* Text section:
▽

I usually do not like to read reviews before I see a movie or television show, or even listen to an album.  However, as we all sit home in our new reality (hopefully temporary), I can’t help but notice the amount of discussion and notoriety that are the phenomenon of Tiger King.   Everywhere I look a mention of this series pops up and it’s impossible for me to ignore.

I am horrified by human beings who keep big cats in captivity and exploit them for whatever perverse reasons they feel justified.   As much as I like to be in the know, I will not watch this.   I am disturbed enough already and the idea of sitting through seven episodes of imagery where sentient beings are trapped in cages and put to work is too abominable to fathom.

More tigers are kept by humans then there are free in their natural habitat.   I want to think people are better than this and would be aware of the suffering they cause, but, they aren’t.   As interesting as the true crime element is in this story and how weirdly unique this cast of characters is, I still hate that someone would watch this and not feel horrible that this abuse is ubiquitous, occurring throughout the world.   It’s a culture that I obviously can’t relate to and it hurts me that so many can.

△

* Work to complete:
1. Please retype the Tiger King passage word for word, starting at "I am horrified" and ending at "so many can.".
2. Continue the Tiger King passage from its final sentence onward.

* Stored data:

▽

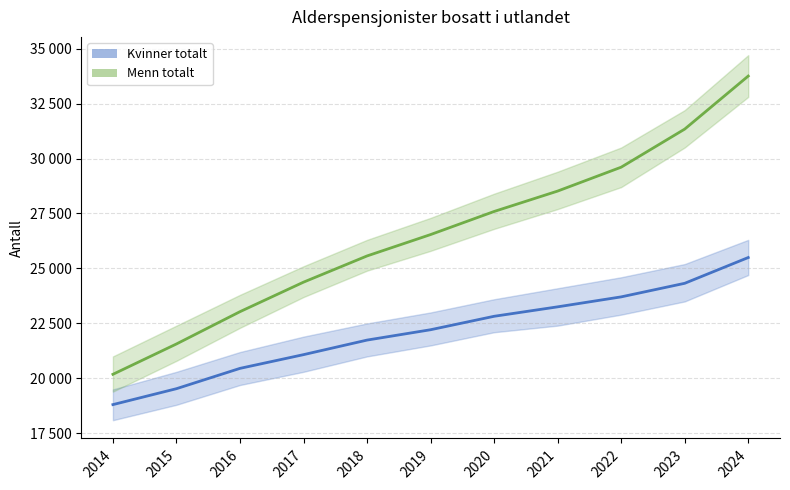

Is this an area chart (filled region under the line)?

No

△

* Task results:
1.
I am horrified by human beings who keep big cats in captivity and exploit them for whatever perverse reasons they feel justified.   As much as I like to be in the know, I will not watch this.   I am disturbed enough already and the idea of sitting through seven episodes of imagery where sentient beings are trapped in cages and put to work is too abominable to fathom.

More tigers are kept by humans then there are free in their natural habitat.   I want to think people are better than this and would be aware of the suffering they cause, but, they aren’t.   As interesting as the true crime element is in this story and how weirdly unique this cast of characters is, I still hate that someone would watch this and not feel horrible that this abuse is ubiquitous, occurring throughout the world.   It’s a culture that I obviously can’t relate to and it hurts me that so many can.

2.
As a soul level animal communicator I base my experience and intuition around the belief that animals choose to be with us.    I communicate with many cats, dogs and horses who convey that concept to me and it makes total sense.   However, it is challenging for me to believe that so many lions and tigers choose to be captured only to have their lives controlled by humans who like the idea of owning an exotic animal; like it gives the human a unique identity that makes them feel important in a mainly homogeneous environment.

It pains me to know of any abuse that exists.  An antidote to this sadness and horror that’s been building is quarantining with my cat Bubby.   She’s a small cat, but she’s the world to me.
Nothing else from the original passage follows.